El Catatumbo terminó convirtiéndose en el símbolo más crudo del fracaso. Allí, el ELN desplegó ofensivas casi simultáneas en varios municipios, desplazó familias, asesinó líderes sociales y demostró que su estrategia no había cambiado. El propio Gobierno calificó esos hechos como crímenes de guerra y anunció la suspensión de los diálogos. No era la primera vez. Ya antes había ocurrido lo mismo: la mesa se congelaba, se anunciaba una pausa, se hablaba de reflexión, y luego todo volvía a empezar sin que nada esencial se hubiera corregido.

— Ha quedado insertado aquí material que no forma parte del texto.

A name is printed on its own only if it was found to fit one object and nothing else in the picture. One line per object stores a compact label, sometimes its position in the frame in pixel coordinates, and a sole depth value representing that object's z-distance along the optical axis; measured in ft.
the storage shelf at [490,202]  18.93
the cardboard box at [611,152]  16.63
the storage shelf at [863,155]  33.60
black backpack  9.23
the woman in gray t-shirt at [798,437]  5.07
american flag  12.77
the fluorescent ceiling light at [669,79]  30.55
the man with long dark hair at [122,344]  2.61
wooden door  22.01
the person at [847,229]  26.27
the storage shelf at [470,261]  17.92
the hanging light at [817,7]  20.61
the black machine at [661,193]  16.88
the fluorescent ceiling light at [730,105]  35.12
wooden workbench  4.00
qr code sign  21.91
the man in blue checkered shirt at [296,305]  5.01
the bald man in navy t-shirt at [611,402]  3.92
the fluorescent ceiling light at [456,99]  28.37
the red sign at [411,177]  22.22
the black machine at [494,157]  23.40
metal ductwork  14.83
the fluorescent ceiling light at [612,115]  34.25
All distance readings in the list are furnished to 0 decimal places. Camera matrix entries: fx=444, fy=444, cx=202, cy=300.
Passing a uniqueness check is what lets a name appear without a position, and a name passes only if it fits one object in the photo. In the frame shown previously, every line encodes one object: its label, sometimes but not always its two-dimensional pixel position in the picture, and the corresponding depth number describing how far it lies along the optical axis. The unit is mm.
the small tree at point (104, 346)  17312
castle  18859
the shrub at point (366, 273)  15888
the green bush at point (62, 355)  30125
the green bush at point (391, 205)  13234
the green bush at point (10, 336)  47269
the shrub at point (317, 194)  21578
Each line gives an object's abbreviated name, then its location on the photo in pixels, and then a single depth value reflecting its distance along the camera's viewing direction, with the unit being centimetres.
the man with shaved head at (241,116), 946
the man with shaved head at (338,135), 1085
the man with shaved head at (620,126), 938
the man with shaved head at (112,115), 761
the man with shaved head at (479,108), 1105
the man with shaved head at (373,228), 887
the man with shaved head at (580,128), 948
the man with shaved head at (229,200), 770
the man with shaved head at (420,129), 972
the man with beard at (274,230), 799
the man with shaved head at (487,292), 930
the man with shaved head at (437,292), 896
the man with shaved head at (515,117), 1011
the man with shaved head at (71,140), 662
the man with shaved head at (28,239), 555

Lo que distingue este momento es la acumulación. Cada ataque, cada muerto, cada suspensión fue erosionando la credibilidad del proceso y, con ella, la figura de quien lo encabezaba. Vera Grabe quedó atrapada en una paradoja: mantener viva una negociación sin avances concretos mientras la guerrilla multiplicaba las demostraciones de fuerza. Su permanencia en el cargo, respaldada por el presidente, empezó a parecer menos una estrategia y más una negación. Un intento de sostener la narrativa de la paz total aun cuando la realidad insistía en desmentirla.
El atentado de Aguachica terminó de desnudar esa contradicción. Mientras el país contaba soldados muertos, la mesa de diálogos es hoy un escenario distante, incapaz de incidir en lo que realmente importa: que no sigan matando. Alias Wilser y otros mandos del ELN siguen actuando actuaban como si nunca hubiese intensión de paz.
El Gobierno ha intentado explicar este fracaso señalando la falta de voluntad del ELN. Y esa explicación es cierta, pero incompleta. También ha habido una incapacidad estatal para poner límites claros, para condicionar la negociación a hechos verificables y para asumir costos políticos cuando la apuesta no funciona. Mantener a la misma jefa negociadora, con un salario alto y sin resultados visibles, se convirtió en una señal de continuidad que contrastaba con la magnitud del fracaso.
No es la primera vez que el Estado colombiano fracasa en diálogos con el ELN. Ha ocurrido con gobiernos de distintos signos, en distintos momentos. La diferencia ahora es que este proceso había sido presentado como una de las banderas centrales del mandato de Petro. Su derrumbe no es solo un revés táctico, sino un golpe a la promesa de una paz total que, en el caso del ELN, nunca pasó de ser una aspiración.